Proof: Consider $b\in B\setminus A$ and let $C_b$ be the unique circuit in $A\cup\{b\}$. Define $C_b' = C_b \cap (A\setminus B)$. $C_b'$ must be non-empty, otherwise $C_b\subseteq B$, which contradicts the independence of $B$. By Lemma 1, for all $a\in C_b'$, $(A\setminus \{a\})\cup \{b\}\in\mathcal B$.
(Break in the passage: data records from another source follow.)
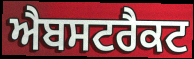
ਐਬਸਟਰੈਕਟ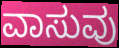
ವಾಸುವುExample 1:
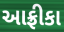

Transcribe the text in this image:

આફ્રીકા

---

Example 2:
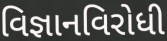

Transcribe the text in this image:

વિજ્ઞાનવિરોધી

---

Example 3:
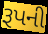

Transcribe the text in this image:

રૂપની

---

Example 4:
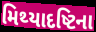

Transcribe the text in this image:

મિથ્યાદષ્ટિના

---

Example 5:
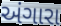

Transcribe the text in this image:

અંગારાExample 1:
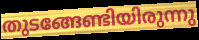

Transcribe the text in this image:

തുടങ്ങേണ്ടിയിരുന്നു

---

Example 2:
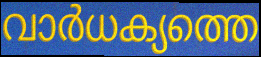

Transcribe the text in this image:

വാർധക്യത്തെ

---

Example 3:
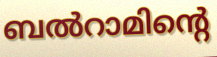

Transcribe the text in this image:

ബൽറാമിന്റെ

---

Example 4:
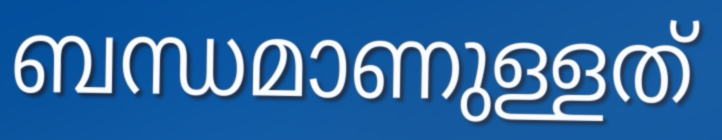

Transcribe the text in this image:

ബന്ധമാണുള്ളത്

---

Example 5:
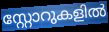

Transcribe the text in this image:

സ്റ്റോറുകളിൽ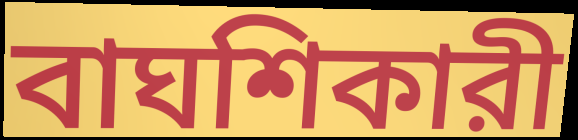
বাঘশিকারী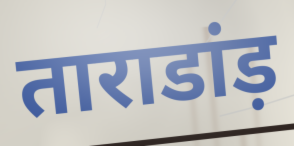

Now, consider the family of sets $\mathcal F = (C_b':b\in B\setminus A)$. Suppose that there is a finite subfamily $\mathcal F_n = (C_{b_1}', C_{b_2}',...,C_{b_n}')$ such that $\left|\bigcup_{A\in \mathcal F_n}A\right|<n$. Then by Lemma 2, there is a circuit $C\subseteq \left(\bigcup_{i=1}^n C_{b_i}\right)\setminus \left(\bigcup_{A\in \mathcal F_n}A\right)$. But notice that $C\subseteq B$, which contradicts the independence of $B$. Therefore, no such subfamily can exist. We may therefore apply Hall's Theorem to conclude that $\mathcal F$ has a transversal $\tau$. Defining $\sigma(b) = \tau\left(C_b'\right)$ for $b\in B\setminus A$ and $\sigma(b) = b$ for $b\in B\cap A$, we obtain a bijection $\sigma: B\rightarrow A$ such that $(A\setminus \{\sigma(b)\})\cup \{b\}\in \mathcal B$. Then letting $\omega = \sigma^{-1}$, we have the claim.